朝日新聞は24日付の社説で、「透明性を欠く軍拡を続け、既存の秩序に挑む中国の対外政策が、地域に緊張をもたらしているのは紛れもない」としながらも、「力による対峙を強め、経済安全保障の名の下に、相互依存関係の切り離しを進めるだけでは、平和と安定は保てない」とし、「米国の前のめりな姿勢を抑え、対話や信頼醸成の取り組みを交えた共存の道を探ることこそ、中国の隣国でもある日本の役割だ」と指摘した。
23日、米日は首脳会談を開き、両国の安保同盟を高度化し、中国牽制のための「インド太平洋経済枠組み」(IPEF)を発足させた。経済と安保の両方で「中国締めつけ」に乗り出したのだ。
同紙は特にバイデン大統領が首脳会談の記者会見で「台湾の類似した事態が発生した場合、米国が軍事的に関与するか」という質問に「そうだ」と答えたことについて、「その影響をどこまで吟味したうえでの発信だったのか」と批判した。同紙は今年2月末に始まったウクライナ戦争を取り上げ、「ロシアの侵略に正当性は全くないが、北大西洋条約機構(NATO)など西側諸国が、ロシアを(包囲・圧迫するのではなく)巻き込んだ秩序づくりに成功していれば、違った展開もありえただろう」と指摘した。さらに「互いの意思疎通を欠いたまま、包囲網ばかりを強め、力に傾斜した先に何が起こりうるのか。欧州の歩みからくみ取れる教訓もあるはずだ」と付け加えた。
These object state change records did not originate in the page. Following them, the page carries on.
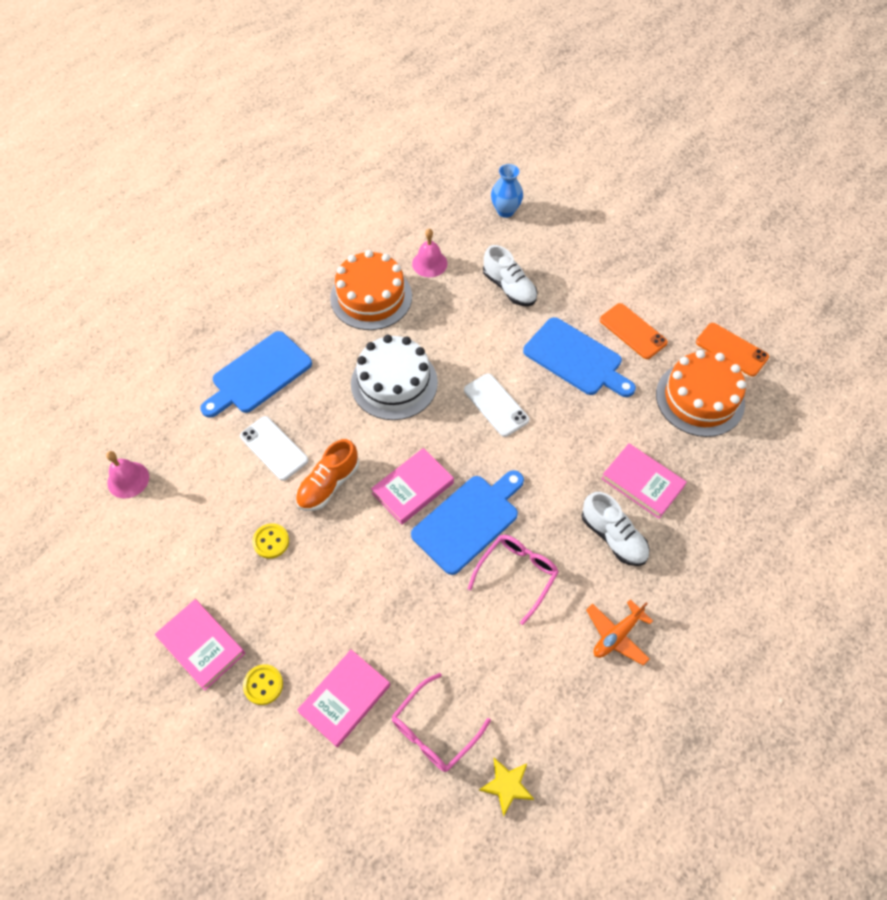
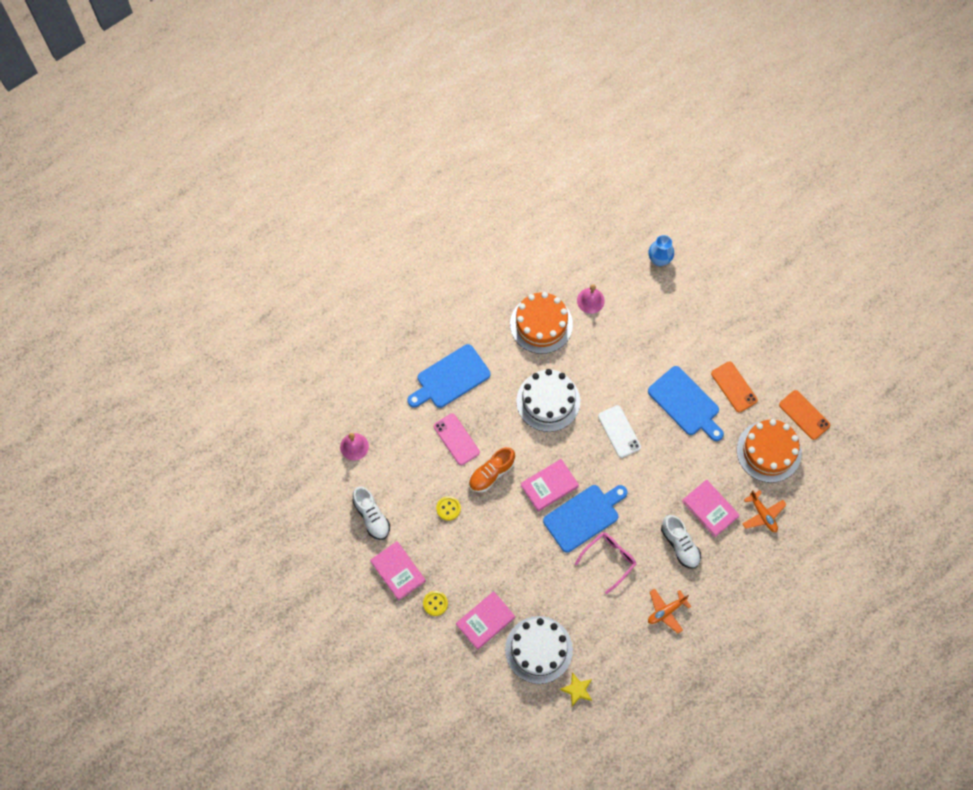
camera: 10 degrees right, 10 degrees up
(274, 448) = (456, 439): white phone -> pink phone
(434, 730) = (538, 649): pink glasses -> white cake
(509, 288) = (648, 333): white shoe -> white shoe (371, 516)
(716, 478) = (762, 514): none -> orange plane

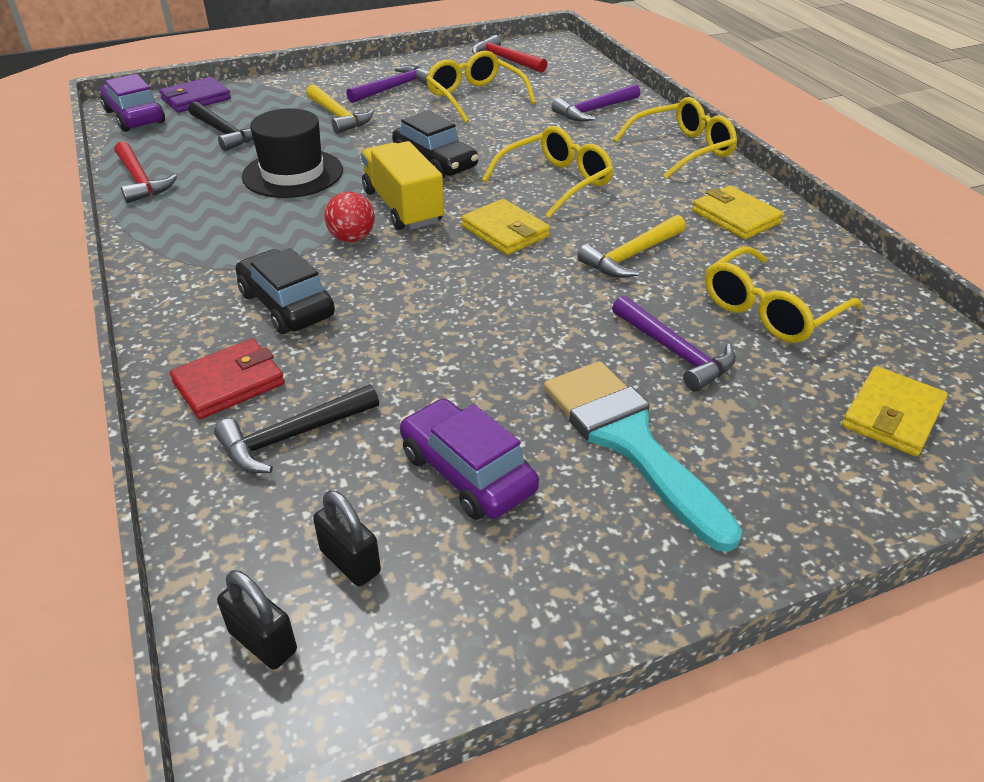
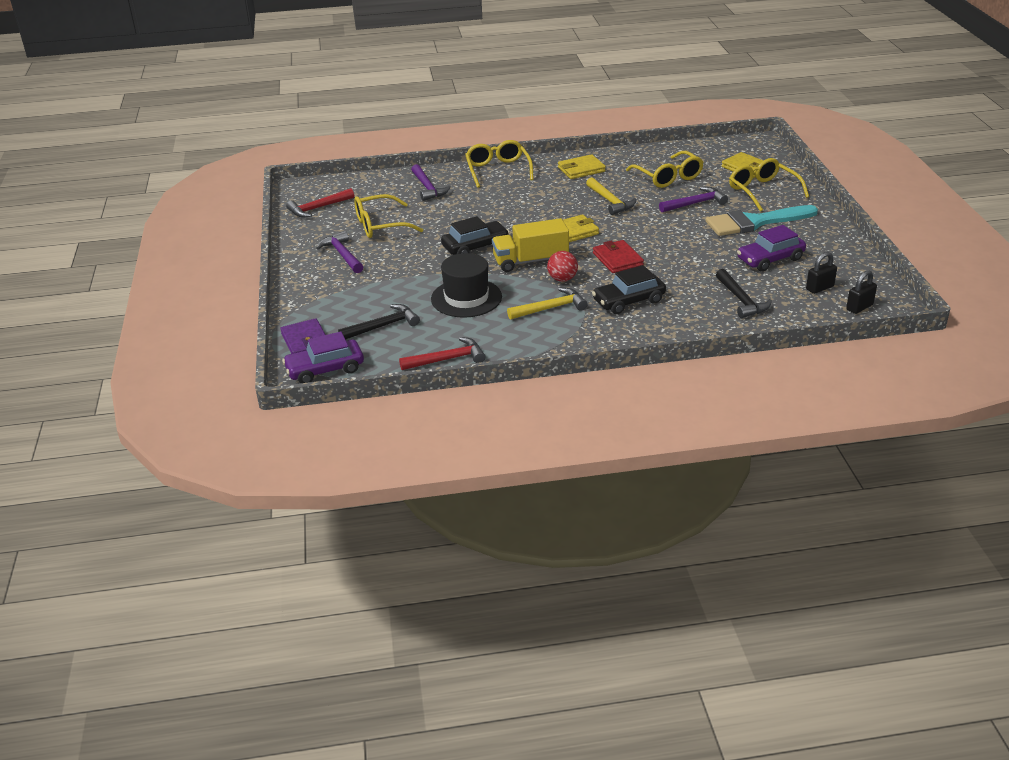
camera: 75 degrees left, 5 degrees down
(229, 383) = (697, 318): red wallet -> red wallet (617, 259)
(338, 116) = (381, 278): yellow hammer -> yellow hammer (551, 308)
(555, 183) = (521, 212): yellow glasses -> yellow glasses (763, 191)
東京新聞も中国に軍事力を中心に対応することの危険性を警告した。同紙は社説で、「日本の防衛力強化や防衛費増額が周辺国に脅威と映り、軍拡競争に拍車をかけることになれば本末転倒だ」と指摘した。特に、日本が直接攻撃力を持つ「敵基地攻撃能力」保有と関連し、「周辺国から先制攻撃の意図ありと疑われ、地域の緊張を高める要因にもなり得る」と強調した。柳沢協二元内閣官房副長官補も同紙に「(軍事力による)抑止は万全ではない。外交がなければ戦争を防げないことを認識すべきだ」と述べた。